## Problem details
Copy every line from the one containing "- [ ] Picklesアプリケーションの目的と機能" through the last line of the records below, both included, and nothing else.
━━━ Input material
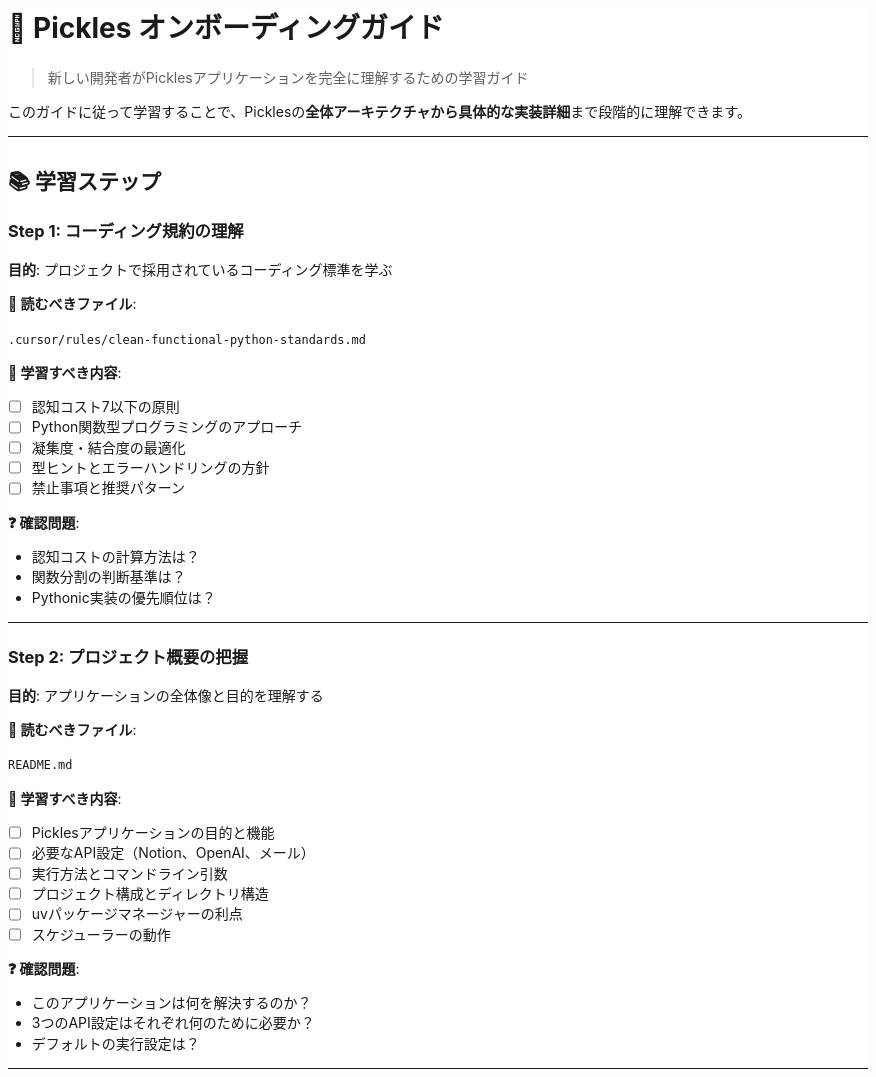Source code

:# 🥒 Pickles オンボーディングガイド

> 新しい開発者がPicklesアプリケーションを完全に理解するための学習ガイド

このガイドに従って学習することで、Picklesの**全体アーキテクチャから具体的な実装詳細**まで段階的に理解できます。

---

## 📚 学習ステップ

### **Step 1: コーディング規約の理解**
**目的**: プロジェクトで採用されているコーディング標準を学ぶ

**📖 読むべきファイル**:
```
.cursor/rules/clean-functional-python-standards.md
```

**🎯 学習すべき内容**:
- [ ] 認知コスト7以下の原則
- [ ] Python関数型プログラミングのアプローチ
- [ ] 凝集度・結合度の最適化
- [ ] 型ヒントとエラーハンドリングの方針
- [ ] 禁止事項と推奨パターン

**❓ 確認問題**:
- 認知コストの計算方法は？
- 関数分割の判断基準は？
- Pythonic実装の優先順位は？

---

### **Step 2: プロジェクト概要の把握**
**目的**: アプリケーションの全体像と目的を理解する

**📖 読むべきファイル**:
```
README.md
```

**🎯 学習すべき内容**:
- [ ] Picklesアプリケーションの目的と機能
- [ ] 必要なAPI設定（Notion、OpenAI、メール）
- [ ] 実行方法とコマンドライン引数
- [ ] プロジェクト構成とディレクトリ構造
- [ ] uvパッケージマネージャーの利点
- [ ] スケジューラーの動作

**❓ 確認問題**:
- このアプリケーションは何を解決するのか？
- 3つのAPI設定はそれぞれ何のために必要か？
- デフォルトの実行設定は？

---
━━━━━━
## Written answer
- [ ] Picklesアプリケーションの目的と機能
- [ ] 必要なAPI設定（Notion、OpenAI、メール）
- [ ] 実行方法とコマンドライン引数
- [ ] プロジェクト構成とディレクトリ構造
- [ ] uvパッケージマネージャーの利点
- [ ] スケジューラーの動作

**❓ 確認問題**:
- このアプリケーションは何を解決するのか？
- 3つのAPI設定はそれぞれ何のために必要か？
- デフォルトの実行設定は？

---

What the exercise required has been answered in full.